Options themselves are patched as by String::from_utf8_lossy if they're not valid unicode. That typically means you'll raise an error later when they're not recognized.

Why?

For a particular application I was looking for a small parser that's pedantically correct. There are other compact argument parsing libraries, but I couldn't find one that handled OsStrings and implemented all the fiddly details of the argument syntax faithfully.
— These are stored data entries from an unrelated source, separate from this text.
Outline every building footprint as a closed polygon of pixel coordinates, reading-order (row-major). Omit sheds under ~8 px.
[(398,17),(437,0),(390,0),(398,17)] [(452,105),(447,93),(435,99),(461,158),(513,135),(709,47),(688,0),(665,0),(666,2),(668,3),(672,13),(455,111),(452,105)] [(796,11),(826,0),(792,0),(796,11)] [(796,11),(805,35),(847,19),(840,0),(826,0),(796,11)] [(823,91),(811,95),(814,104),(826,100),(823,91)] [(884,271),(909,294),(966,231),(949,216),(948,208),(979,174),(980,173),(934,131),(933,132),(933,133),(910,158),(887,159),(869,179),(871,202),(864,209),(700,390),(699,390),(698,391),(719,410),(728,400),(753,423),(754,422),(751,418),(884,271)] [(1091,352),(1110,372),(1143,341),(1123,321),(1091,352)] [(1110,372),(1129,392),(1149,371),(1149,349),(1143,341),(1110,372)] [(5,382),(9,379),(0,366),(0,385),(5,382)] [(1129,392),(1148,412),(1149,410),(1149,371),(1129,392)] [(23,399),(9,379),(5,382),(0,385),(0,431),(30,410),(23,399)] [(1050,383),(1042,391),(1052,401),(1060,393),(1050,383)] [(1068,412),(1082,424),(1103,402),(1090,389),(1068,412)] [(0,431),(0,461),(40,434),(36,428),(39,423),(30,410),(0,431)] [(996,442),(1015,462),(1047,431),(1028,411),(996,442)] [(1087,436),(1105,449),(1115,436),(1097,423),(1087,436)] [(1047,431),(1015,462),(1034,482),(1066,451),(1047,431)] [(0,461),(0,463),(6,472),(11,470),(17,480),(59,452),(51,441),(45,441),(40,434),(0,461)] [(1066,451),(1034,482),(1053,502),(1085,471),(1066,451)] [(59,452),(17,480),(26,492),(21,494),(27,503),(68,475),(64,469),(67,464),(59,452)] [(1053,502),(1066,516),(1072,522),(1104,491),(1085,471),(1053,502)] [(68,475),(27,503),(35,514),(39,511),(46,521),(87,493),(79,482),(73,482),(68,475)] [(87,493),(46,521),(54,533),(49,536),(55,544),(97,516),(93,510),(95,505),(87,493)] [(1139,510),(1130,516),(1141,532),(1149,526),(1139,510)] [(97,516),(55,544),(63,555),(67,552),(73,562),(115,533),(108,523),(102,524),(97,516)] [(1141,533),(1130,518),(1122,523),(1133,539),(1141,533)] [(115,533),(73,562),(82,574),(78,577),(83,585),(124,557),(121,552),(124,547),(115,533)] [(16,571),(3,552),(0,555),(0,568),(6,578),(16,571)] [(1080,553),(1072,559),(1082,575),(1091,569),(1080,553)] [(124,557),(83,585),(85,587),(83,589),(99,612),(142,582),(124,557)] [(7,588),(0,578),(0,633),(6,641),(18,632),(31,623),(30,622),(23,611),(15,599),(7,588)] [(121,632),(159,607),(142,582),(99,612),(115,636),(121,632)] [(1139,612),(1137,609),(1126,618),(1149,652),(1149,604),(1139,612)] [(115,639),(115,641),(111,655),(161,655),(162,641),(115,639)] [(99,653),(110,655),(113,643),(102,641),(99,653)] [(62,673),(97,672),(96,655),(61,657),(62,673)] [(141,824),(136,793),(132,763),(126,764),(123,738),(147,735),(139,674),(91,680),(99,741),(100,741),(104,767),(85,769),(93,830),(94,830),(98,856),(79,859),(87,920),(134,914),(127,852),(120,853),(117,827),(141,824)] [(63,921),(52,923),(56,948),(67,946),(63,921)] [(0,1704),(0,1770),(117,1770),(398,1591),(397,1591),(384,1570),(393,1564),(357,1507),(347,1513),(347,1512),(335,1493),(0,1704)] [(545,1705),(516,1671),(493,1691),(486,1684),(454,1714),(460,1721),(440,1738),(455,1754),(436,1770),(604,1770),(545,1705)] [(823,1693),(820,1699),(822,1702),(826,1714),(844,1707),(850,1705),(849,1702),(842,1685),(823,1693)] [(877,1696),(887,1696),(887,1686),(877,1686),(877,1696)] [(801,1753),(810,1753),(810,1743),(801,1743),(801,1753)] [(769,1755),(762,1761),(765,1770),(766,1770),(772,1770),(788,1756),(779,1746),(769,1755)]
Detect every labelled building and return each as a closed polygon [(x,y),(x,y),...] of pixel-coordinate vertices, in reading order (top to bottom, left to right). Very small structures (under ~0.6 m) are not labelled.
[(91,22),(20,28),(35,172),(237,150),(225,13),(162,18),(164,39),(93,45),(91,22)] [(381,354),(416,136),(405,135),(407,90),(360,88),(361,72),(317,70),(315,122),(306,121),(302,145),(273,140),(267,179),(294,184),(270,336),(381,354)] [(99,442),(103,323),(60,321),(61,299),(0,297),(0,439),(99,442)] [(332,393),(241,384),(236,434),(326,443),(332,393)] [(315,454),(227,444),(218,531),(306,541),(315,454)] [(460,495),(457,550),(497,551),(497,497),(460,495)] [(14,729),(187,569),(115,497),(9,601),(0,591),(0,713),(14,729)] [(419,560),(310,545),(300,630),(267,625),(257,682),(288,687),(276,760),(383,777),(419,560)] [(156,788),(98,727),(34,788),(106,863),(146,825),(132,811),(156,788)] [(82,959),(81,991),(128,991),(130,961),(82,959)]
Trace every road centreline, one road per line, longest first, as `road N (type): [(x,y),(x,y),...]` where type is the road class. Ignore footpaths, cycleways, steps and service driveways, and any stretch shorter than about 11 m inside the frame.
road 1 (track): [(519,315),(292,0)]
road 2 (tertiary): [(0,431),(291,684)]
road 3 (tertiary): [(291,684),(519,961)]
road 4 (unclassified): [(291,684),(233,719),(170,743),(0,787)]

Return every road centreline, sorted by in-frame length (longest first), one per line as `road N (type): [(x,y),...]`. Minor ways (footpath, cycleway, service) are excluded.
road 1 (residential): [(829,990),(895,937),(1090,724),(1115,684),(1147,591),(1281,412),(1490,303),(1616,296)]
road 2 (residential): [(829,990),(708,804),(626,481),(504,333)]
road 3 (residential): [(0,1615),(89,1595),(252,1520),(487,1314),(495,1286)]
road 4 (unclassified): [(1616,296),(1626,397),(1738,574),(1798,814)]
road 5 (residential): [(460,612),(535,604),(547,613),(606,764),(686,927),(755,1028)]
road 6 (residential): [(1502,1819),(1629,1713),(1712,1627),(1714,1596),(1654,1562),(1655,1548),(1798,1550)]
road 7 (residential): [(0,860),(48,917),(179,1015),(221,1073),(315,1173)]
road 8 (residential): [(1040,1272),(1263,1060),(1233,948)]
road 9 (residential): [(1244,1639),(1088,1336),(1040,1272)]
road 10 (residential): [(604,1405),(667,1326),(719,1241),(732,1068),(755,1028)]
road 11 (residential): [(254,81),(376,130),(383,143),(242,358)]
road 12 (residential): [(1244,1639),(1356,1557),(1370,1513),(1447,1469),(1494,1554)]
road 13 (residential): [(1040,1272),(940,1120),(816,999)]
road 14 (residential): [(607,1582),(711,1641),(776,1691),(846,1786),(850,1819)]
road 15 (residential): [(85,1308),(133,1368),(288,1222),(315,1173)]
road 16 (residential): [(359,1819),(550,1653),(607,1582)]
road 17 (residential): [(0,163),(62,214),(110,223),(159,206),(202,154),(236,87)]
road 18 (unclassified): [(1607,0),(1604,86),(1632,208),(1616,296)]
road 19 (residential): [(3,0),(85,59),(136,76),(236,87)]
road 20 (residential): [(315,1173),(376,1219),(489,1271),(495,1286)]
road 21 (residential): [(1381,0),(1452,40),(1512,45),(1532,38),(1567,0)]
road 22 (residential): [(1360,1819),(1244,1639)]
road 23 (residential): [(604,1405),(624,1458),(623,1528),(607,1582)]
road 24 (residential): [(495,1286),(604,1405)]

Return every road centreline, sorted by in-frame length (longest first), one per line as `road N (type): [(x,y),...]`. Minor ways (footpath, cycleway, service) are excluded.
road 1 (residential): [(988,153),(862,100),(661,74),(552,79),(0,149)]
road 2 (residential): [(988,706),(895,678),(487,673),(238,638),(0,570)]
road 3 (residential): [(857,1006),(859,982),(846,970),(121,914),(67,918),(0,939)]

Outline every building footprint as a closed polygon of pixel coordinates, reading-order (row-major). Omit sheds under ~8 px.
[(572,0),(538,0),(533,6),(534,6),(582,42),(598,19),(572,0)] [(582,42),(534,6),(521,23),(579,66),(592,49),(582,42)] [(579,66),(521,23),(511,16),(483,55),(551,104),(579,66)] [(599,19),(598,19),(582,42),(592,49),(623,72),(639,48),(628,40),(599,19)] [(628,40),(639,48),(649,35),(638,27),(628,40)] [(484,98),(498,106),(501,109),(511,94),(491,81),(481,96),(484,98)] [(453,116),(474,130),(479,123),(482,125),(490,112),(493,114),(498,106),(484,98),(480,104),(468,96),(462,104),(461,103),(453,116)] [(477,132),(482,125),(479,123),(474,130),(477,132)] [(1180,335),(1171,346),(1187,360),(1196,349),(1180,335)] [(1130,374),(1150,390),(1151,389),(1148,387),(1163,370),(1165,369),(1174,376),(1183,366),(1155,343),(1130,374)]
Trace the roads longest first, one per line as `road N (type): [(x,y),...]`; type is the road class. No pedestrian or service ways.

This library may also be useful if a lot of control is desired, like when the exact argument order matters or not all options are known ahead of time. It could be considered more of a lexer than a parser.

Why not?

This library may not be worth using if: - You don't care about non-unicode arguments - You don't care about exact compliance and correctness - You don't care about code size - You do care about great error messages - You hate boilerplate

See also

pico-args has a nifty table with build times and code sizes for different parsers. I've rerun the tests and added lexopt (using the program in examples/pico_test_app.rs):

| | null | lexopt | pico-args | clap | gumdrop | structopt | argh | |------------------------|------|---------|-------------|----------|---------|-----------|---------| | Binary overhead | 0KiB | 14.5KiB | 13.5KiB | 372.8KiB | 17.7KiB | 371.2KiB | 16.8KiB | | Build time | 0.9s | 1.7s | 1.6s | 13.0s | 7.5s | 17.0s | 7.5s | | Number of dependencies | 0 | 0 | 0 | 8 | 4 | 19 | 6 | | Tested version | - | 0.1.0 | 0.4.2 | 2.33.3 | 0.8.0 | 0.3.22 | 0.1.4 |

(Tests were run on x86_64 Linux with Rust 1.53 and cargo-bloat 0.10.1.)